(left, not Stevie)
As change of pace,
a memoir which
shows how morality
has changed in
50 short years.
She asked me if she was pregnant. I assured her that she wan't.
We had not had intercourse. She had not been naked.
by Henry Makow Ph.D.
She stayed after class to listen to my conversation with the professor. The course was Eighteenth Century English literature.
The year was 1971. I was 21, working as a reporter on the night shift at the Ottawa Journal, finishing my BA at Carleton University.
She was a kindergarten teacher in Collingwood, a resort town north of Toronto, the pretty daughter of an Anglican minister.
Her father obviously had wanted a son. Her name was "Stevie."
We left the building together and ended up at her room in residence. I don't remember if this was the first day or later. In any case, we engaged in what in those days was called "necking."
After, she asked me if she was pregnant. I assured her that she wasn't. We had not had intercourse. She had not removed her pants.
YOU'VE GOT SNAIL MAIL
After she returned to Collingwood, we kept in touch by mail. She wrote about her frustrations with parents who kept their children at home because they couldn't provide lunches, yet had money for other things.
She talked about living alone in a cottage in the woods.
Her father had told her to stop being so friendly to everyone in town. "I certainly don't intend to expend energy on precautions which may never be needed."
She mentioned a certain socialist political candidate who wanted to visit her to talk about the issues of the day. Sure.
I wrote about my frustrations with the callow night-shift editor who complained I didn't produce "copy" fast enough.
I told her about taking dictation on the phone from the newspaper's Editor-in-Chief. The editorial was so bold and fearless but the editor sounded like a mouse. He kept asking me if he should tone it down.
We made plans for Stevie to visit at Christmas. She especially wanted to go to a New Year's Party.
Jan 1, 1972
She had high expectations of the party, but it was a big disappointment. It was thrown by another reporter and the people there were not from a high enough social status for her. She turned out to be a snob. She made me feel like a man-of-the-people.
As we drove home in the freezing cold, she berated me for forcing her to mix with such lowlifes. By the time we arrived, I was fed up and gave her a piece of my mind. What did she expect? I wasn't invited to any other party. What right did she have to feel so superior?
This dressing-down had a magical effect on her. She was a virgin. Up to then, she had kept me at bay. But now she wanted to placate me. She removed her top and showed me her breasts.
After a hot make-out session, I managed to wear down her resistance. She was aroused and consented to intercourse.
But something odd happened. I couldn't do it.

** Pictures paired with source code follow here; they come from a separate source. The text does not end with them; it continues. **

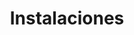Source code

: ---
templateKey: clinic-page
language: es
title: Instalaciones
redirects: /en/the-clinic/facilities/
published: true

hero:
  display: true
  type: default
  image: /img/hero-facilities.jpg
  parallax: true
  title: >
    <span style="color:white">Instalaciones</span>
  indicator: true
  halfSize: false

moreinfoFinancing:
  display: false
  type: 2
  imgparallax: /img/parallax-why-choose-us.jpg
  title: ''
  subtitle: ''
  otherinfo1: ''
  otherinfo2: ''
  paragraphs:
    - paragraph: ''
    

checkout:
  display: false
  title: ''
  options:
    - img: /img/icon-bank-transfer.png
      title: ''
      subTitle: ''

  checkout:
    - img: /img/icon-paypal.png
      to: /
      text: ''
  banner:
      aside: >
          ''
      img: /img/icon-travel.png
      
heading:
  display: true
  classname:  section-reasons
  title: Un Espacio Diseñado para su Tranquilidad
  content: >
    <p class="dv-subtitle text-center">Unas instalaciones únicas, un equipamiento tecnológico excepcional y un ambiente idóneo para que nuestros pacientes disfruten de una Odontología diferente con el máximo nivel de confort, higiene y seguridad; en busca siempre del mejor resultado posible.</p>
gallery: 
  display: true
  isMasonry: false
  
elements:
  - link: #
    bg: /img/lightbox-facilities-thumb-01.jpg
    title: MULTICENTRO EMPRESARIAL DEL ESTE
    body: >
      <p style="display:none"></p>
    icon: icon-search
    action: true
  - link: #
    bg: /img/lightbox-facilities-thumb-02.jpg
    title: ACCESO PRINCIPAL
    body: >
      <p style="display:none"></p>
    icon: icon-search
    action: true
  - link: #
    bg: /img/lightbox-facilities-thumb-03.jpg
    title: Recepción
    body: >
      <p style="display:none"></p>
    icon: icon-search
    action: true
  - link: #
    bg: /img/lightbox-facilities-thumb-04.jpg
    title: Sala de Espera
    body: >
      <p style="display:none"></p>
    icon: icon-search
    action: true
  - link: #
    bg: /img/lightbox-facilities-thumb-05.jpg
    title: Sala de Espera
    body: >
      <p style="display:none"></p>
    icon: icon-search
    action: true
  - link: #
    bg: /img/lightbox-facilities-thumb-06.jpg
    title: Sala de Espera
    body: >
      <p style="display:none"></p>
    icon: icon-search
    action: true
  - link: #
    bg: /img/lightbox-facilities-thumb-07.jpg
    title: Servicio Externo
    body: >
      <p style="display:none"></p>
    icon: icon-search
    action: true
  - link: #
    bg: /img/lightbox-facilities-thumb-08.jpg
    title: Pasillo Central
    body: >
      <p style="display:none"></p>
    icon: icon-search
    action: true
  - link: #
    bg: /img/lightbox-facilities-thumb-09.jpg
    title: Gabinete 1
    body: >
      <p style="display:none"></p>
    icon: icon-search
    action: true
  - link: #
    bg: /img/lightbox-facilities-thumb-10.jpg
    title: Área de entrevista
    body: >
      <p style="display:none"></p>
    icon: icon-search
    action: true
  - link: #
    bg: /img/lightbox-facilities-thumb-11.jpg
    title: Gabinete 1
    body: >
      <p style="display:none"></p>
    icon: icon-search
    action: true
  - link: #
    bg: /img/lightbox-facilities-thumb-12.jpg
    title: Unidad Clínica
    body: >
      <p style="display:none"></p>
    icon: icon-search
    action: true
  - link: #
    bg: /img/lightbox-facilities-thumb-13.jpg
    title: Gabinete 2
    body: >
      <p style="display:none"></p>
    icon: icon-search
    action: true
  - link: #
    bg: /img/lightbox-facilities-thumb-14.jpg
    title: Esterilización
    body: >
      <p style="display:none"></p>
    icon: icon-search
    action: true
  - link: #
    bg: /img/lightbox-facilities-thumb-15.jpg
    title: Gabinete 2
    body: >
      <p style="display:none"></p>
    icon: icon-search
    action: true
  - link: #
    bg: /img/lightbox-facilities-thumb-16.jpg
    title: radiología
    body: >
      <p style="display:none"></p>
    icon: icon-search
    action: true
  - link: #
    bg: /img/lightbox-facilities-thumb-17.jpg
    title: Gabinete 3
    body: >
      <p style="display:none"></p>
    icon: icon-search
    action: true
  - link: #
    bg: /img/lightbox-facilities-thumb-18.jpg
    title: Alta Succión
    body: >
      <p style="display:none"></p>
    icon: icon-search
    action: true
  - link: #
    bg: /img/lightbox-facilities-thumb-19.jpg
    title: Gabinete 3
    body: >
      <p style="display:none"></p>
    icon: icon-search
    action: true
  - link: #
    bg: /img/lightbox-facilities-thumb-20.jpg
    title: Iluminación Led
    body: >
      <p style="display:none"></p>
    icon: icon-search
    action: true
  - link: #
    bg: /img/lightbox-facilities-thumb-21.jpg
    title: Laboratorio
    body: >
      <p style="display:none"></p>
    icon: icon-search
    action: true
reasons:
  display: false
  reasons:  
  - type: 1
    img: /img/icon-number-01.jpg  
    nameimg: ''
    title: ''
    paragraph:
      ''
 
sections:
  display: false
  sections:  
  - type: 1
    titleimage: /img/procedures-implants.png
    contentimage: /img/procedures-implants.png 
    titlecontent: En la clínica...
    content: > 
      ''
lightQuote:
  color: '#fff'
  display: false
  img:
    ld: /img/procedures-aesthetic-dentistry.png
    pt: /img/procedures-aesthetic-dentistry.png
  content: ''
lightbox:
  display: true
  type: gridGallery
  placeholder: GIRE EL DISPOSITIVO PARA AMPLIAR LAS IMÁGENES
  images:
    - image: /img/lightbox-facilities-01.png
    - image: /img/lightbox-facilities-02.png
    - image: /img/lightbox-facilities-03.png
    - image: /img/lightbox-facilities-04.png
    - image: /img/lightbox-facilities-05.png
    - image: /img/lightbox-facilities-06.png
    - image: /img/lightbox-facilities-07.png
    - image: /img/lightbox-facilities-08.png
    - image: /img/lightbox-facilities-09.png
    - image: /img/lightbox-facilities-10.png
    - image: /img/lightbox-facilities-11.png
    - image: /img/lightbox-facilities-12.png
    - image: /img/lightbox-facilities-13.png
    - image: /img/lightbox-facilities-14.png
    - image: /img/lightbox-facilities-15.png
    - image: /img/lightbox-facilities-16.png
    - image: /img/lightbox-facilities-17.png
    - image: /img/lightbox-facilities-18.png
    - image: /img/lightbox-facilities-19.png
    - image: /img/lightbox-facilities-20.png
    - image: /img/lightbox-facilities-21.png
banner:
  display: false
  img: /img/banner-financing.png
  paragraphs:
    - paragraph1:
        ''
      paragraph2:
        ''
    
social:
  display: true
  imgparallax: /img/parallax-follow-us.jpg
  title: Síganos
  subtitle: En nuestro blog y redes sociales
  additionalText: Noticias, Artículos, Consejos de Actualidad y Mucho Más...
  icons:
    - icon:
        img: false
        class: icon-blog
      alt: blog
      nameicon: Blog
      link:
        href: /en/blog/
        target: _blank
        rel: noopener noreferrer
    - icon:
        img: false
        class: icon-instagram
      alt: instagram
      nameicon: Instagram
      link:
        href: https://www.instagram.com/dental_vip/
        target: _blank
        rel: noopener noreferrer
    - icon:
        img: false
        class: icon-facebook
      alt: facebook
      nameicon: Facebook
      link:
        href: https://www.facebook.com/dentalvip/
        target: _blank
        rel: noopener noreferrer
    

procedures:
  display: true
  title: ¡Una Especialidad para cada Tratamiento!
  procedures:
    - title: Implantes
      to: /la-clinica/implantes-dentales/
      img: /img/procedures-implants.png
    - title: Ortodoncia
      to: /especialidades/ortodoncia/
      img: /img/procedures-orthodontics.png
    - title: Estética dental
      to:  /especialidades/estetica-dental/
      img: /img/procedures-aesthetic-dentistry.png
---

I was not impotent. I had had plenty of sexual experience, having already lived with a woman for a year when I was 19.
My conscience was bothering me.
In those days, a woman's virginity meant something.
I was an earnest young man; I didn't want to be her "first." I wasn't in love with her.
I wasn't ready for marriage. I didn't want to be "the one." I didn't explain.
Stevie went back to Collingwood. A few weeks later I got a letter.
"What had happened at New Years can never happen again." She ended our relationship by saying something that made my jaw drop.
"I can't have Jewish babies," she wrote.
I wasn't thinking of babies.
This was 46 years ago. Stevie is probably about 65-years-old now. Our prime is over. I hope her-half century was good. Mine feels a bit squandered due to immaturity and misinformation imbibed from society.
Thanks to my conscience, I don't have a significant place in Stevie's memories.
She has a small but bittersweet place in mine. Bittersweet because our casual encounter is frozen in time.
We'll never be young again. The past is past. Gone.